There are many good reasons to do the opposite, especially if you plan on
doing 95% on Linux.
First, there is security. Linux is the best. It has few viruses, malware and
trojans and most of those are of little threat due to built in security such as
no central registry, modular structure, hierarchical file structure, isolated
root and user areas and password protection for any changes to the system. It
makes sense to run the stronger OS as your host and the weaker one as the guest,
in the VM.
Second, Linux drives do not slow down over time as there is no fragmentation. If
you run a VM in Windows it will slow down as Windows becomes fragmented. If you
run a Windows VM in a Linux host then only the VM will need to be defragmented,
instead of your whole drive, a much faster process.
Third, Linux never needs to be rebooted after an update. You will have to stop
your Linux VM in order to re-boot Windows as it goes through its update process.

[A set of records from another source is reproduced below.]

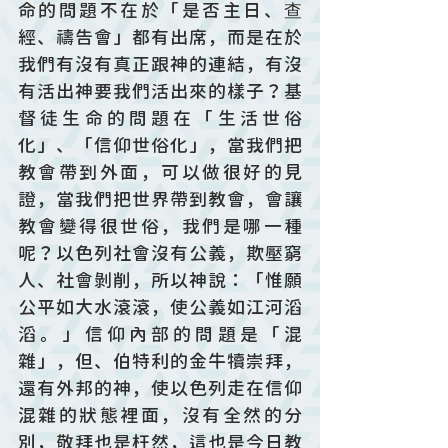
命的問題不在於「是否主日、查
經、禱告會」都有出席，而是在於
我們有沒有真正跟神的連結，有沒
有活出神要我們活出來的樣子？基
督徒生命的問題在「生活世俗
化」、「信仰世俗化」，當我們把
教會帶到外面，可以做很好的見
證，當我們把世界帶到教會，會讓
教會變得很世俗，我們是哪一種
呢？以色列社會沒有公義，欺壓窮
人、社會剝削，所以神說：「惟願
公平如大水滾滾，使公義如江河滔
滔。」信仰內部的問題是「混
雜」，但、伯特利的金牛犢崇拜，
還有外邦的神，使以色列走在信仰
混雜的狀態裡面，沒有全然的分
別，敬拜也是枉然，這也是今日教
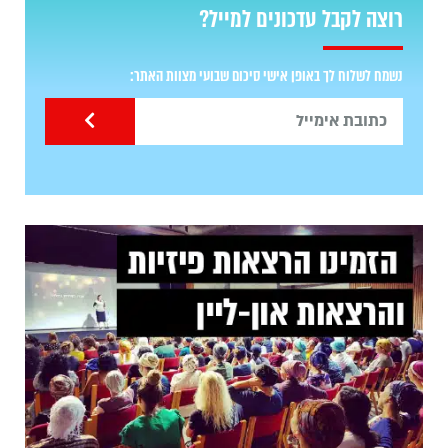
רוצה לקבל עדכונים למייל?
נשמח לשלוח לך באופן אישי סיכום שבועי מצוות האתר:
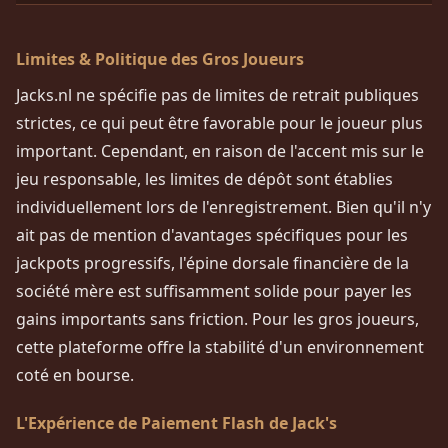
Limites & Politique des Gros Joueurs
Jacks.nl ne spécifie pas de limites de retrait publiques
strictes, ce qui peut être favorable pour le joueur plus
important. Cependant, en raison de l'accent mis sur le
jeu responsable, les limites de dépôt sont établies
individuellement lors de l'enregistrement. Bien qu'il n'y
ait pas de mention d'avantages spécifiques pour les
jackpots progressifs, l'épine dorsale financière de la
société mère est suffisamment solide pour payer les
gains importants sans friction. Pour les gros joueurs,
cette plateforme offre la stabilité d'un environnement
coté en bourse.
L'Expérience de Paiement Flash de Jack's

If you run a Windows VM in Linux then you only need to re-boot the VM and you
can keep working while that happens.
Fourth, Ext4 is here. It is available in the next Ubuntu release (9.04) and will
be the standard before the year is out. It is much faster than anything Linux
has had before and M$'s file systems are not even close to the current standard.
Ext4 can handle individual file sizes up to16 TBs. It can handle volumes up to 1
exabyte (1 quintillion bytes) or 1 million TBs or 1 billion GBs. File transfer
is smoking fast as it can handle much more data at one time. Not only is it
fully journalled, but it is provides on the fly checksums. It shatters current
standards such as the 32000 subdirecory limit for ext3 in a single folder and it
allows all chararcters except null and / in file names which can be up to 256
characters long. In short, it will revolutionise the way we handle data. There
are even better ones in the works such as btrfs which extends file size to16
EBs!
Fifth, Linux seldom crashes and they are usually isolated to the application or
the session. Lockups will happen but they are rare. Usually you don't have to
re-boot but just press Ctrl-Alt-backspace and login again.
Sixth, choice. Running VirtualBox in seamless mode you can have a GNOME panel at
the top and a Windows panel at the bottom and share the same desktop and you
still have unlimited virtual desktops. You have a choice of desktop environments
and can pretty much do whatever you want.
There are more, but you get the idea.
There is one good reason to do it the other way around. Linux requires a smaller
VM and will run more efficiently in a VM than Vista which is a resource hog to
begin with.
On a more neutral note, VMs can be tailored so that you can set the size and
allocate whatever resources to the VM that you want, which ever way you choose
to run it in the end.
The choice is yours and only you can decide what works for you as you have to
live with the results. Either way you go, we can help you set up the Ubuntu
client in Vista or set up the Vista client in Ubuntu.